Para Fabíola Zerbini da Forest Stewardship Council FSC (organização que cuida da certificação de madeira), o Conexões Sustentáveis promove “uma chamada efetiva das empresas ao compromisso pela sustentabilidade”.

O engenheiro e pesquisador Sérgio de Zen (Esalq-USP) apresentou estudo que realiza no âmbito do Conexões Sustentáveis sobre o abate clandestino de gado. Segundo o professor, faltam dados com relação abate e consumo estadual e municipal. Ou seja, para o professor, pesquisa nessa área é imprescindível. “Conhecer a cadeia produtiva é o que vai impulsionar diretamente sua sustentabilidade”, afirma.

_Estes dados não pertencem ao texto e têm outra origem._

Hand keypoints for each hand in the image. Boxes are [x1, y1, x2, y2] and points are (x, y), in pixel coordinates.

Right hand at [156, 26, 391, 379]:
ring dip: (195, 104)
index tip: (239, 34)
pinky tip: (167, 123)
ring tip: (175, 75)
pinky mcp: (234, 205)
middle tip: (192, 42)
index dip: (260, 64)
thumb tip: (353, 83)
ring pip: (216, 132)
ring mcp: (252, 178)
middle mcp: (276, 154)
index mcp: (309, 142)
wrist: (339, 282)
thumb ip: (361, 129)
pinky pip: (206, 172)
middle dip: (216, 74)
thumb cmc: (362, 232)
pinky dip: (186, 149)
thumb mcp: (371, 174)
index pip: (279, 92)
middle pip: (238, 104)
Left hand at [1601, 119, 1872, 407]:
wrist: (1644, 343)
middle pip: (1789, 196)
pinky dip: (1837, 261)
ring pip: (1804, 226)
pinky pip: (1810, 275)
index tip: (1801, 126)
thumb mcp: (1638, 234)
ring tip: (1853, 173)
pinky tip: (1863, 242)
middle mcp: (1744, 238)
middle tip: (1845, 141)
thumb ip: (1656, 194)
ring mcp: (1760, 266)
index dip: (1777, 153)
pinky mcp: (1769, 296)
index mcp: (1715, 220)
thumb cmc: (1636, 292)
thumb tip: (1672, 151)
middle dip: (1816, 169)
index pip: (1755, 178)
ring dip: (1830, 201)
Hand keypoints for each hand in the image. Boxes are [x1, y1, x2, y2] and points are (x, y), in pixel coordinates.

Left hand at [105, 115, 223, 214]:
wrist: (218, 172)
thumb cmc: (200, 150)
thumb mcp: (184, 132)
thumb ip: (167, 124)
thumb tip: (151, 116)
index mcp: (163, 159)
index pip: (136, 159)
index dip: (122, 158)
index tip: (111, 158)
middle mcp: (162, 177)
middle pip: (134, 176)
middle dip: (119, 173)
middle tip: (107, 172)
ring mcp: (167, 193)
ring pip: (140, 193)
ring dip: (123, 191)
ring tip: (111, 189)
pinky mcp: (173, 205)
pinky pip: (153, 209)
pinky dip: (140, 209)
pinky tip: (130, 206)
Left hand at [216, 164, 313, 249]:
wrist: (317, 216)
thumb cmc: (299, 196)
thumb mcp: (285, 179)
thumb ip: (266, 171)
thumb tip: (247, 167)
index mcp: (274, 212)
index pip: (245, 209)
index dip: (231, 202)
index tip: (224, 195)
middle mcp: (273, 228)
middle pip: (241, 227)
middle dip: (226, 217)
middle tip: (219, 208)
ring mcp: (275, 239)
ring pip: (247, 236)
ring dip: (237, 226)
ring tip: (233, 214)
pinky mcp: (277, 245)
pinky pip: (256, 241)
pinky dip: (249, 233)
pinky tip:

Gestão de fornecedores e compras sustentáveis são também instrumentos para garantir sustentabilidade de uma cadeia de valor.  Franklin Mendes Thame, representante do Serasa, apresentou durante o evento a ferramenta do Serasa chamada “Conformidade Ambiental”, uma base de dados com informações sobre empresas causadoras de impacto ambiental, a partir de relatórios gerados por exemplo pelo Conselho Nacional do Meio Ambiente (CONAMA). No entanto, a ferramenta ainda só funciona para empresas.

Tatiana Trevisan, secretária executiva do Conexões Sustentáveis acredita que o grande desafio para alcançar a sustentabilidade de cadeias produtivas está na corresponsabilidade das empresas pelos impactos em todos os elos da cadeia, bem como na busca por soluções. “As empresas signatárias dos pactos precisam entender que já estão em outro patamar da discussão, muito além de apenas buscar a legalidade”, reforça.